Tetracyclines and Bone

Tetracyclines have another interaction with eukaryotic tissue that has nothing to do with ribosomes. These molecules naturally grab onto metal ions, especially calcium. Since bone and developing teeth are rich in hydroxyapatite (a calcium-containing mineral), tetracyclines bind directly to the bone matrix. In children, this causes permanent yellow-brown staining of teeth and can affect bone growth. This calcium-chelating property is so reliable that researchers actually use fluorescent tetracycline labels to study bone formation rates.

Some Antibiotics Affect DNA in Human Cells

Fluoroquinolones like ciprofloxacin kill bacteria by targeting an enzyme called DNA gyrase, which bacteria need to unwind and copy their DNA. Human cells don’t have DNA gyrase, but they do have a related enzyme, topoisomerase II, that performs similar functions. Certain fluoroquinolones, particularly those with a fluorine atom at both the C-6 and C-8 positions of their chemical structure, are potent inhibitors of this human enzyme. They increase the levels of broken DNA intermediates and impair the enzyme’s ability to relax supercoiled DNA. Removing the C-8 fluorine reduces this effect roughly 2.5-fold, which is why drug designers have worked to minimize this cross-reactivity. Still, the overlap between bacterial and human enzyme targets helps explain why fluoroquinolones can cause tendon damage, nerve problems, and other side effects that go beyond simple infection treatment.

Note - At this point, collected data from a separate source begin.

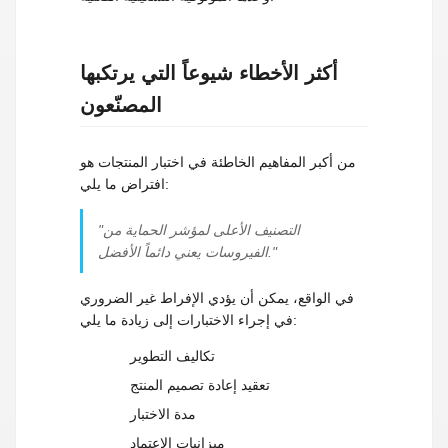
أكثر الأخطاء شيوعاً التي يرتكبها
المصنّعون
من أكبر المفاهيم الخاطئة في اختبار المنتجات هو
افتراض ما يلي:
"التصنيف الأعلى لمؤشر الحماية من
الفيروسات يعني دائماً الأفضل."
في الواقع، يمكن أن يؤدي الإفراط غير الضروري
في إجراء الاختبارات إلى زيادة ما يلي:
تكاليف التطوير
تعقيد إعادة تصميم المنتج
مدة الاختبار
ميزانيات الاعتماد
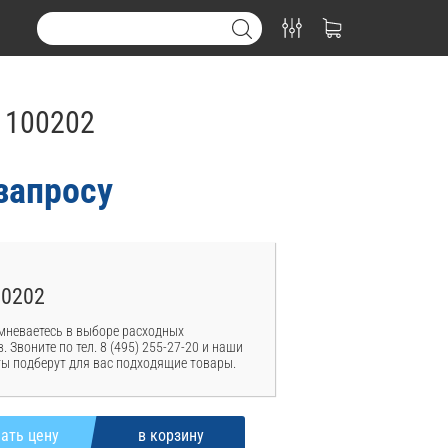
1100202
запросу
00202
мневаетесь в выборе расходных
. Звоните по тел. 8 (495) 255-27-20 и наши
ы подберут для вас подходящие товары.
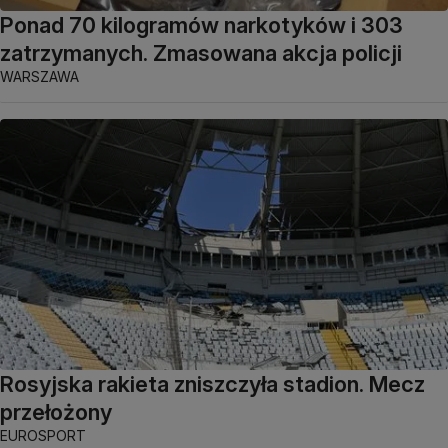
Ponad 70 kilogramów narkotyków i 303
zatrzymanych. Zmasowana akcja policji
WARSZAWA
Rosyjska rakieta zniszczyła stadion. Mecz
przełożony
EUROSPORT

Antibiotics That Modulate Your Immune System

Macrolide antibiotics like azithromycin and erythromycin do something unexpected in human cells: they dial down inflammation. This isn’t an accident of toxicity. These drugs actively influence signaling pathways inside your immune cells. Erythromycin blocks the release of key inflammatory signals from human bronchial cells. Clarithromycin reduces the production of inflammatory markers in human epithelial cell lines. Multiple 14-membered macrolides suppress the activation of NF-kB, a master switch for inflammation, in both airway cells and immune cells in the blood.

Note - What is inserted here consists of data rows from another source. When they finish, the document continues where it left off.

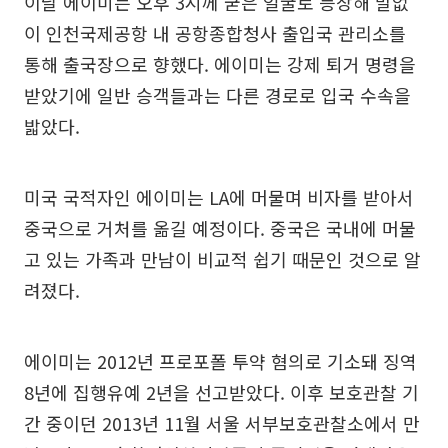
이날 에이미는 오후 3시께 굳은 얼굴로 등장해 말없
이 인천국제공항 내 공항종합청사 출입국 관리소를
통해 출국장으로 향했다. 에이미는 강제 퇴거 명령을
받았기에 일반 승객들과는 다른 경로로 입국 수속을
밟았다.
미국 국적자인 에이미는 LA에 머물며 비자를 받아서
중국으로 거처를 옮길 예정이다. 중국은 국내에 머물
고 있는 가족과 만남이 비교적 쉽기 때문인 것으로 알
려졌다.
에이미는 2012년 프로포폴 투약 혐의로 기소돼 징역
8년에 집행유예 2년을 선고받았다. 이후 보호관찰 기
간 중이던 2013년 11월 서울 서부보호관찰소에서 만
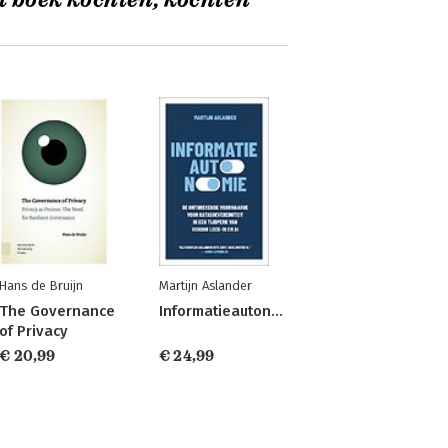
t boek kochten, kochten
Hans de Bruijn
Martijn Aslander
The Governance
Informatieautonomie
of Privacy
€ 20,99
€ 24,99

Azithromycin pushes immune cells called macrophages toward an anti-inflammatory state, characterized by higher production of calming signals like IL-10 and lower output of inflammatory ones like IL-12. It also reduces IL-17 production by a specific subset of T-cells in a dose-dependent manner. Two studies have shown macrolides directly suppress a growth-signaling pathway called mTOR in T-cells, dampening their proliferative response. These immunomodulatory effects are why macrolides are sometimes prescribed long-term for chronic inflammatory lung diseases like diffuse panbronchiolitis and certain cases of COPD, where their value comes from calming the immune response rather than killing bacteria.

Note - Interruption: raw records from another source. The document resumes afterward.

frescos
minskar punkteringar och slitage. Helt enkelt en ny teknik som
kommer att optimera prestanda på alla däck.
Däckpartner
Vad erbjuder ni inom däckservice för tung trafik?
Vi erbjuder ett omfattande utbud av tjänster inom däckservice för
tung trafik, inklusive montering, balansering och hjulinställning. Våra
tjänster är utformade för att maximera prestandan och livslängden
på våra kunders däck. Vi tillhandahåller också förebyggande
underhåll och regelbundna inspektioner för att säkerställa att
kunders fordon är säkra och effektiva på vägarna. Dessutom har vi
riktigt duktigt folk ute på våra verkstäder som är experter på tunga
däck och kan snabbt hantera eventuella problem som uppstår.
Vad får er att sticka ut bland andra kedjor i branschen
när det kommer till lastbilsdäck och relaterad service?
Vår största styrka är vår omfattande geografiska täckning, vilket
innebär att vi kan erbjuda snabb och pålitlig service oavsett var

Why Antibacterials Don’t Work on Fungi

Fungi are eukaryotes, just like your cells, which is precisely why standard antibacterial antibiotics are useless against fungal infections. A fungal cell has 80S ribosomes, no peptidoglycan cell wall, and the same basic metabolic toolkit as your own cells. The targets that antibacterials exploit in bacteria simply aren’t there.

Antifungal drugs need their own version of selective toxicity. They exploit the fact that fungal cell membranes contain ergosterol instead of the cholesterol found in human membranes. Triazole antifungals block ergosterol production. Polyene antifungals bind directly to ergosterol and punch holes in the fungal membrane. Echinocandins target the synthesis of beta-glucans in the fungal cell wall, a structure human cells lack entirely. These are narrow differences, which is why antifungal drugs tend to have more side effects than antibacterials: the gap between “toxic to the fungus” and “toxic to you” is much smaller when both cells are eukaryotic.